I look over at Zach, then back to Jefferson. “Graham told you?”
Jefferson shakes his head. “I knew, Harlow. I was at the party. Graham came and got me when he realized you needed to go home. He couldn't drive. He’d had too much to drink. I took you home and put you to bed that night.”
He’s drunk. I should just chalk this up to that. But if he’s drunk, he’s obviously not thinking fast enough to cover any of this up. “You took me home that night?” I ask.
“I took you to our house and put you in Graham’s room. Then I went and hunted that fucker down.” He points at Zach.
I look at Zach. He doesn’t dispute any of this.
Jefferson broke his hand, took himself out of the championship game—the biggest thing in his high school career—for me.
“You did it because you were drunk, right?” I ask.
Jefferson shakes his head. “No. I wasn’t drunk that night. I knew you both were going to be at that party and I wanted to make sure nothing happened. But…” He looks so pained. “He still got to you.”
“Why would you think something was going to happen?” I ask.
“Because earlier that week I told Zach that I was in love with you and that he needed to leave you the fuck alone. That’s why the fucker tried to get you back. That’s why all of that happened.” Jefferson cups my face. “It was my fault, Harlow. So, I had to do something.”
I take a hold of his shirt with both hands and shake him a little. “Absolutely not. It wasn’t either of our faults. It was all Zach.” I step back from him and look at Zach. “You are such an asshole. Oh my God. I wish he’d had a chance to hit you once before Derek called my dad.”

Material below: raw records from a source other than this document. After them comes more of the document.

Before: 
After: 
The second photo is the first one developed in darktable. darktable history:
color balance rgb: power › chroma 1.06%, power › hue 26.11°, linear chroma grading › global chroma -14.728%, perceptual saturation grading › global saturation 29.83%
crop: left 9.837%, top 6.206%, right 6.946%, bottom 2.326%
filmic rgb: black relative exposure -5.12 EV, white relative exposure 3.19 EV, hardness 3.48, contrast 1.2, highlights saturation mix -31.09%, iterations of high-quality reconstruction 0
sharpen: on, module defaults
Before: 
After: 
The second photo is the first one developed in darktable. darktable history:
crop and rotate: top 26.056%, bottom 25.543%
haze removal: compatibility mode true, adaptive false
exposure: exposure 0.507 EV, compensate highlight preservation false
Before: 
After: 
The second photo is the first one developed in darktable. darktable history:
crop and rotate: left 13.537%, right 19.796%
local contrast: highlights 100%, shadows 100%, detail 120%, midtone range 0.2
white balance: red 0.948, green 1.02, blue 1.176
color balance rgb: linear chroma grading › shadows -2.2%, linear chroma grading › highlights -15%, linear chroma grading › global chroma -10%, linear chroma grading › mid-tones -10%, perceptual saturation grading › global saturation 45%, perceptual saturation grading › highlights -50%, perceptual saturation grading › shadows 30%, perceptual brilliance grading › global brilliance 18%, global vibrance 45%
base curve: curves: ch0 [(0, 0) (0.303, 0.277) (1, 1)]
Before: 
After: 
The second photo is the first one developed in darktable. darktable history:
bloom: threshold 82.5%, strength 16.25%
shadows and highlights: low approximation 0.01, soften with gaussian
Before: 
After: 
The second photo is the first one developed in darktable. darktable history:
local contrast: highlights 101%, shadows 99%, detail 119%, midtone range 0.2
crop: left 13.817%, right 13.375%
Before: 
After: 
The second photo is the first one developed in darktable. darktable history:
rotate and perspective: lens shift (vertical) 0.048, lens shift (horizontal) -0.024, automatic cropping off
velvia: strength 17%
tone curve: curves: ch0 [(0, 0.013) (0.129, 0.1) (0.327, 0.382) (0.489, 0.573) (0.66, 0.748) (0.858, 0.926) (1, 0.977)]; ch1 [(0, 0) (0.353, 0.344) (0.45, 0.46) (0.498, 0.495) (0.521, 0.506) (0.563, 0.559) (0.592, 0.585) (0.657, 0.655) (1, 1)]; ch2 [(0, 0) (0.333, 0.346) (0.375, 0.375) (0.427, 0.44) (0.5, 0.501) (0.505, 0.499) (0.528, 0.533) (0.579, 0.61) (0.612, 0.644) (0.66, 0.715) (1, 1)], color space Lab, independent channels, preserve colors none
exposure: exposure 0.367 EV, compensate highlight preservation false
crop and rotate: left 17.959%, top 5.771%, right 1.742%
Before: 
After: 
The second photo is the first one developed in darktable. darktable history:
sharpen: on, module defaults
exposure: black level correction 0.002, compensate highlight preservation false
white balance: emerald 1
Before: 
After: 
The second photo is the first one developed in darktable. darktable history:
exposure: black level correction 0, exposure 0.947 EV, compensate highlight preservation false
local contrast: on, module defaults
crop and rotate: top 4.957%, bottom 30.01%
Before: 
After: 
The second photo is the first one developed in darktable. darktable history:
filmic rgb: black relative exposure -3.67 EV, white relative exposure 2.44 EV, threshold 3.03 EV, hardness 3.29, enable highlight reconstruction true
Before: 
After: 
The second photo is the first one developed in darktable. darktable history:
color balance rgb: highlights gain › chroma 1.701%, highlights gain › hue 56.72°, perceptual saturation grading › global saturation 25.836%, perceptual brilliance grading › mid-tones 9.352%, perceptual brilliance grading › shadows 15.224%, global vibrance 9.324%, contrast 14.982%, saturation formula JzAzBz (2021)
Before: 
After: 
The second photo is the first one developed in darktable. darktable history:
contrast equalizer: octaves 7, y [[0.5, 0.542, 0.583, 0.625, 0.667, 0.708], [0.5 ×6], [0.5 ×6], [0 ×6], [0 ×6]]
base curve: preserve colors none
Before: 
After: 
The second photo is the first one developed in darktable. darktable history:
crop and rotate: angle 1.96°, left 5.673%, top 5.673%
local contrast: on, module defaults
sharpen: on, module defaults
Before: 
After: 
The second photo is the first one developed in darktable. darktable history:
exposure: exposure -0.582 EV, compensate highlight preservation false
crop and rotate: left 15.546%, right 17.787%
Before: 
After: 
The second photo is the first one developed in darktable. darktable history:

Zach shakes his head. He just looks…tired. “Wouldn’t change anything.”
Yeah, well… He’s probably right.
Still I step around Jefferson, stomp into the jail cell, pull back my hand, and punch Zach as hard as I possibly can.
He howls and covers his nose.
And the next thing I feel is Jefferson pulling me back, hauling me up, and throwing me over his shoulder. Though I swear he’s laughing as he does it.
In the end, there are charges filed.
Just not against Jefferson.
Totally worth it.
CHAPTER 23
JEFFERSON
I made a lot of mistakes last night.
I really wish I could remember them all.
I remember a couple of big ones. The first being starting a conversation with Zach Nelson.
But many of them are more a sense that I did something stupid rather than a specific memory.
For instance, there’s no way I actually told Scott Hansen that I wanted to marry his daughter, but I definitely thought about it, and I might’ve said something inappropriate about my feelings for her.
I roll to my back and press my hands to my pounding head.
One of my mistakes was absolutely drinking shots with Zach, determined to prove to him that no matter how drunk I was, my claim that I am madly in love with Harlow was not going to change.
I am absolutely regretting that this morning. I feel like shit. In a few hours, I’m going to have to start getting ready for my brother’s wedding. As one of the groomsmen, I don’t have all of the hair and nail appointments the bridesmaids do, but I need to be available to my family for any last-minute errands or tasks, and this evening I have to stand up in front of the town next to Carver. And not throw up.
At least I get to dance with Harlow. And kiss her. And take her home at the end of the night.